## SOURCE RECORDS

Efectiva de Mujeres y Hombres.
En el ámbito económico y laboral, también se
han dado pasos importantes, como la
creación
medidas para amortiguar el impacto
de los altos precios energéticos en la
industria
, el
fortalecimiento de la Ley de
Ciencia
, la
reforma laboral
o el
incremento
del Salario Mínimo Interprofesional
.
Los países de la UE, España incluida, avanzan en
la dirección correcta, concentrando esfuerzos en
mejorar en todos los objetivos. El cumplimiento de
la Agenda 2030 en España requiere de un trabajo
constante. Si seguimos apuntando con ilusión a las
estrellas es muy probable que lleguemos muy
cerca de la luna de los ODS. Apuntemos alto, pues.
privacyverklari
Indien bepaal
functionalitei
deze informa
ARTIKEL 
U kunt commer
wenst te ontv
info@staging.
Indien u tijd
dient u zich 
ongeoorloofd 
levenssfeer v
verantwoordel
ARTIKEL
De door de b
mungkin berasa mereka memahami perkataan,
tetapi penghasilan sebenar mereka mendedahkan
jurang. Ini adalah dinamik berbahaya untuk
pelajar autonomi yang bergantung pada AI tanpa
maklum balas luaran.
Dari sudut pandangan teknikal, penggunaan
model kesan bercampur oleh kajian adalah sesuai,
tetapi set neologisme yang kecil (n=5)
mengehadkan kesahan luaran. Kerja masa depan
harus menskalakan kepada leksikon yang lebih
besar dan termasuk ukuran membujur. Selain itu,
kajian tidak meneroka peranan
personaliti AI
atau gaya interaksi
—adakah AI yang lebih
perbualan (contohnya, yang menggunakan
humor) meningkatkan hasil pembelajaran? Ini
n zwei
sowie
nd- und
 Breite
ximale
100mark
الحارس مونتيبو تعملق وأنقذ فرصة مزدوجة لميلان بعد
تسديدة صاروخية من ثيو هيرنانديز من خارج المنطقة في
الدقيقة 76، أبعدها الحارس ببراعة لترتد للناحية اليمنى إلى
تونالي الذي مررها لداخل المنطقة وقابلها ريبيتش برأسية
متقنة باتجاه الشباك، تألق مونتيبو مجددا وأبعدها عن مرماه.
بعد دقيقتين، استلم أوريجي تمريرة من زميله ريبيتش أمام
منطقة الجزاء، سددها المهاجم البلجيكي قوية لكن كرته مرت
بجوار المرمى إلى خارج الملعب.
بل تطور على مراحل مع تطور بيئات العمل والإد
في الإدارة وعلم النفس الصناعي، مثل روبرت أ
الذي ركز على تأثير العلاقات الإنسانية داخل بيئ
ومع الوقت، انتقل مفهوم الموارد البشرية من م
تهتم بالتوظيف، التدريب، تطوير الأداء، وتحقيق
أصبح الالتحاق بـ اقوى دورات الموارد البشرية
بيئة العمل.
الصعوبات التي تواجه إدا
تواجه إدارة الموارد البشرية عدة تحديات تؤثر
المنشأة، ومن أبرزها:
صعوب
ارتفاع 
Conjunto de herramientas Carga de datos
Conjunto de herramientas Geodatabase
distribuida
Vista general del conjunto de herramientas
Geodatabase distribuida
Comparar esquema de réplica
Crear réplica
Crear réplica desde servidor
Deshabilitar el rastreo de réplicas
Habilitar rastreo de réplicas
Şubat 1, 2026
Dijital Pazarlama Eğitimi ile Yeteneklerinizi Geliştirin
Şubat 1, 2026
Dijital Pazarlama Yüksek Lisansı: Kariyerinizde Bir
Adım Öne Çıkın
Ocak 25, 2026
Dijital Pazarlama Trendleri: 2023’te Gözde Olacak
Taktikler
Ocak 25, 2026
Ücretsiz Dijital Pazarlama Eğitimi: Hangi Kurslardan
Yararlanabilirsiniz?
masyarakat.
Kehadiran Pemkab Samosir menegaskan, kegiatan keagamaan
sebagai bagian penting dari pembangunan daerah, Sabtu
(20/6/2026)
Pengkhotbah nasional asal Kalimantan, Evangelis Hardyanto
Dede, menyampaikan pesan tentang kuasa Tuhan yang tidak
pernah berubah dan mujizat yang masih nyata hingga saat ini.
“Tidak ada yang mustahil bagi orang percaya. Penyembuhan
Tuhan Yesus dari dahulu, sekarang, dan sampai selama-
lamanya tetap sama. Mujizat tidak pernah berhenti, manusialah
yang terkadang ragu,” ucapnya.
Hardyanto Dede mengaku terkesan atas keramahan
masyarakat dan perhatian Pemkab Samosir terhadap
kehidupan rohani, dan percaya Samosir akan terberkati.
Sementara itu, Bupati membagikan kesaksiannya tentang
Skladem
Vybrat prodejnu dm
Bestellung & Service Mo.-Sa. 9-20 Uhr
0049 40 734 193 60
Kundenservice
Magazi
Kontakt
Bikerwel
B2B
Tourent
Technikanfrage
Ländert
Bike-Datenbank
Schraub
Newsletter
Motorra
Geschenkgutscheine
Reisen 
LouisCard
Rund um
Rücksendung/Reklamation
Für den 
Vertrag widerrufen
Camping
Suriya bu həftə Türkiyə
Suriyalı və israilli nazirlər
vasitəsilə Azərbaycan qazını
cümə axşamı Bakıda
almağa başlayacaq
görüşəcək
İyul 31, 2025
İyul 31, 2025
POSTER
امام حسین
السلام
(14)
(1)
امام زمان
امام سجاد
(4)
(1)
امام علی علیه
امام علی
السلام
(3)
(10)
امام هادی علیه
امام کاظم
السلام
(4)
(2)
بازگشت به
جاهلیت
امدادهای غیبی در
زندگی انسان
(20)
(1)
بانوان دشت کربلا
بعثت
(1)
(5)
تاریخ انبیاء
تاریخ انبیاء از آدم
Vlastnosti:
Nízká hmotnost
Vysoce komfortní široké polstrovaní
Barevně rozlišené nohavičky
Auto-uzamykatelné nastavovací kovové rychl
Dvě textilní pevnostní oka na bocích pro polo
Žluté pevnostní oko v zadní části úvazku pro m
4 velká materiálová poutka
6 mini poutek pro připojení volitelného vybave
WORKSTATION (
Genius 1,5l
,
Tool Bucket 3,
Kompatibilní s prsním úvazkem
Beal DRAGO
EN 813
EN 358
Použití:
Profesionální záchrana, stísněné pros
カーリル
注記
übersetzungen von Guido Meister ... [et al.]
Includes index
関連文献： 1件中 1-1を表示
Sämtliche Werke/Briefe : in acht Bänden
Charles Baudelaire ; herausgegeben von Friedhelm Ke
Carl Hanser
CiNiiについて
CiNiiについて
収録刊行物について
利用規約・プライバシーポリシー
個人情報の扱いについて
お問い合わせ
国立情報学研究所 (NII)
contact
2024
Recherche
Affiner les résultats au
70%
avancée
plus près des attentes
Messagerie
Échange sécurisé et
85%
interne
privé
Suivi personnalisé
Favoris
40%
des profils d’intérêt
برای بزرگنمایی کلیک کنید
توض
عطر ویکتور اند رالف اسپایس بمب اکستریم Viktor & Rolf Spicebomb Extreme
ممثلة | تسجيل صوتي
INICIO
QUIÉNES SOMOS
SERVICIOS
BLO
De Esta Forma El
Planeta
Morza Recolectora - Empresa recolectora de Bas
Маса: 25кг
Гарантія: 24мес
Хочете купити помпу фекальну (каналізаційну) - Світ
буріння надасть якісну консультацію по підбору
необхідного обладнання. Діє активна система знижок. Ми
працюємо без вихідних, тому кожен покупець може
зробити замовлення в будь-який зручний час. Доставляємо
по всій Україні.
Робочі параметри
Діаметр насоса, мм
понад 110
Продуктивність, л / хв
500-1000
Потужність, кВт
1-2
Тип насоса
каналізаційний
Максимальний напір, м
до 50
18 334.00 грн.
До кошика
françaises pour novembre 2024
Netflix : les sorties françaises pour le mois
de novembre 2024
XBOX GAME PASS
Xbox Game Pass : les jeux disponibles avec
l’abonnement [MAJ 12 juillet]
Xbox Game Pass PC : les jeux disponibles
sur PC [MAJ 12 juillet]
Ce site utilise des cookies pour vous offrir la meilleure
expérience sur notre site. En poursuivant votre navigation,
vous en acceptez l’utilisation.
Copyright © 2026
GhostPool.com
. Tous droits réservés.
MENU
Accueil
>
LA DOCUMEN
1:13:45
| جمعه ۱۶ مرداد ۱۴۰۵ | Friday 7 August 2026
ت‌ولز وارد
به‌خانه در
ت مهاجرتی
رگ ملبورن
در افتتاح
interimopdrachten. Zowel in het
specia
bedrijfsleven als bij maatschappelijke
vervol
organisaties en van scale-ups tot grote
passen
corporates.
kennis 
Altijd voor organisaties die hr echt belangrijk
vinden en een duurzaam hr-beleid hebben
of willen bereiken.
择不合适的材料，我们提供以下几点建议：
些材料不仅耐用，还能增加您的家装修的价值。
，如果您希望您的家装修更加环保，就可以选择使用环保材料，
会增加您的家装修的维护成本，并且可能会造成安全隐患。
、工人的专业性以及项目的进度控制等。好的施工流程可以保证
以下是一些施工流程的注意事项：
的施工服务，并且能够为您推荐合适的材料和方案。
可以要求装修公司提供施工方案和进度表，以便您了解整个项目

## ABOUT THIS EXERCISE
Your task is to reproduce exactly the lines that begin with the one containing "expérience sur notre" and continue to the end of the data, both ends included.

## REPLY
expérience sur notre site. En poursuivant votre navigation,
vous en acceptez l’utilisation.
Copyright © 2026
GhostPool.com
. Tous droits réservés.
MENU
Accueil
>
LA DOCUMEN
1:13:45
| جمعه ۱۶ مرداد ۱۴۰۵ | Friday 7 August 2026
ت‌ولز وارد
به‌خانه در
ت مهاجرتی
رگ ملبورن
در افتتاح
interimopdrachten. Zowel in het
specia
bedrijfsleven als bij maatschappelijke
vervol
organisaties en van scale-ups tot grote
passen
corporates.
kennis 
Altijd voor organisaties die hr echt belangrijk
vinden en een duurzaam hr-beleid hebben
of willen bereiken.
择不合适的材料，我们提供以下几点建议：
些材料不仅耐用，还能增加您的家装修的价值。
，如果您希望您的家装修更加环保，就可以选择使用环保材料，
会增加您的家装修的维护成本，并且可能会造成安全隐患。
、工人的专业性以及项目的进度控制等。好的施工流程可以保证
以下是一些施工流程的注意事项：
的施工服务，并且能够为您推荐合适的材料和方案。
可以要求装修公司提供施工方案和进度表，以便您了解整个项目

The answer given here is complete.